Ciertamente los chismosos y los metomentodo son imprescindibles para cualquier trama literaria, otra cosa es que esté mal hacerlo. A mi, cuando era joven, me daba risa que el padre de Ofelia, Polonio, muriera tontamente por espiar detrás de una cortina.
Los mismos detectives literarios no descubrirían nada si no encontraran a personas interesadísimas en la vida de los demás dispuestas a contar lo que sabían y lo que se imaginaban.
17/10/22 11:04 PM
  
Haddock.
Buena distinción. Tengo dos gatos porque siempre fue el sueño de mi hija el tener uno. Al haber crecido juntos haciéndose arrumacos el uno al otro, me impidió el separarlos y cargué con dos.
Ahora bien, su tremenda curiosidad no tiene un fin, siguen con su naturaleza inquisitiva. No es lo mismo que el primer hombre reflexivo mirando la noche estrellada se preguntase "¿Y esto?"
Eso era el capote rojo con el que Dios nos citaba como tontos morlacos que somos, para impulsar la inteligencia que nos concedió. Y de allí nació la poesía y la filosofía, disciplina esta última que degeneró en hueca palabraría cuando el nefando idealismo consideró que la realidad era producto de nuestra mente.

Yo tomo partido. Quiero saber las menudencias y pequeñas anécdotas de la vida de las personas a las que quiero,
Esto que incluye el profundizar en la Escritura como en ciertas vidas, no es malsana curiosidad: Es amor.



18/10/22 12:53 AM
  
Marta de Jesús
Creo haber vivido las dos vertientes de esa curiosidad. Me acaba usted de ayudar en mi examen de conciencia.

Saludos cordiales.
18/10/22 11:25 AM
  
Carsten
Excelente, sobre todo la referencia a Rikki tikki tavi.

Creo que confundimos la curiosidad con la estudiosidad: que no es una virtud por el placer que provoca el conocimiento, sino por la necesidad, que tenemos, de informarnos de una materia antes de obrar (cf. S. Th. II-II, 166,1).

Y la curiosidad sólo es tal si se dirige a objetos que no debemos conocer. Pero sí, en el habla común curiosidad es otra cosa, y no es pecado; para nada.
20/10/22 4:24 PM
  
África Marteache
Carsten: No estoy de acuerdo. La curiosidad por la vida de los demás, no está dirigida a los objetos sino a las personas y puede llegar a ser desde impertinente a morbosa. La falta de interés por la vida de los demás lleva a la indiferencia. Como bien dijo Aristóteles hay que buscar el punto medio en el que el interés por los otros lo suscite el amor al prójimo.
21/10/22 8:06 AM
  
Carsten
África: perdone la demora en contestar, y gracias por leer mi comentario.
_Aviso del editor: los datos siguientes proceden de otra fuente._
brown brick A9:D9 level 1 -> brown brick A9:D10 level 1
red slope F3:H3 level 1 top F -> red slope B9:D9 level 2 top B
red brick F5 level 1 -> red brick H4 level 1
Mi error es usar términos técnicos sin explicar la diferencia entre el lenguaje filosófico y el común. No es que yo sea un gran filósofo, pero como solamente repito lo que dijeron los grandes, no hay peligro.
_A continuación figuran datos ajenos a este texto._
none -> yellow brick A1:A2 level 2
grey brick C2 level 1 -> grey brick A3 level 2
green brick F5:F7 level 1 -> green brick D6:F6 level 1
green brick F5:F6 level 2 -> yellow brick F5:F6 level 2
Objeto, en filosofía, es todo lo que está al alcance de nuestro conocimiento. Por lo tanto, una persona puede ser un objeto. Viene de la raíz ob-jectum, "lo que se yergue delante".

La estudiosidad y la curiosidad, para santo Tomás, tienen un alcance más amplio que el estudio académico y el chismorreo, como aquí lo han dicho el blogger y los comentaristas.
Pero como no es un artículo de filosofía, dejo la referencia al artículo que mencioné en el anterior comentario, y el siguiente.
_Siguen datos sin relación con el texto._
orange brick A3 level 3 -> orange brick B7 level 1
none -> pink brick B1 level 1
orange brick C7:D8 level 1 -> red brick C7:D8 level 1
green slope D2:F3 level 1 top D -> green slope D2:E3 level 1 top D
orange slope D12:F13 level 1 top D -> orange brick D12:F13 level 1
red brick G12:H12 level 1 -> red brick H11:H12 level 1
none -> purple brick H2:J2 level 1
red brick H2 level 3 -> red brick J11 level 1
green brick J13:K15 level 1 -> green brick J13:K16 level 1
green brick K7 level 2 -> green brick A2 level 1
Solamente enumero las formas de ser curioso según santo Tomás:
-por ensoberbecerse del propio conocimiento,
-por estudiar cosas menos útiles y no las necesarias,
-por aprender del que no se debe,
-por no ordenar nuestro estudio a Dios, y
-por estudiar cosas que están por encima de nuestra capacidad.

Curiosidad en sentido técnico, entiendo... Y me callo, para no condenarme a mí mismo.
23/10/22 5:52 PM
  
Federico Ma.
Pues más claro santo Tomás: toda curiosidad, en cuanto apetito desordenado de conocer, es mala. Y correcto.

De allí que, como dice Carsten, mejor es hablar de "estudiosidad" si se trata de un apetito ordenado. Y si no, no sólo no se gana en claridad, sino que no parece tener mucho sentido comenzar citando a santo Tomás para inmediatamente luego pretender enmendarle la plana.

Lo que habría que considerar, Carsten, es si efectivamente lo que se llama comúnmente "curiosidad", y hasta "sana", no cae en alguno de los tipos de curiositas que ha citado... Los santos tenían una conciencia mucho más delicada (y verdadera) que el "común": al menos eso parece al considerar lo que dice san Agustín y que precisamente cita santo Tomás al tratar de la curiositas (S. Th., II-II, q. 167, a. 2, c.).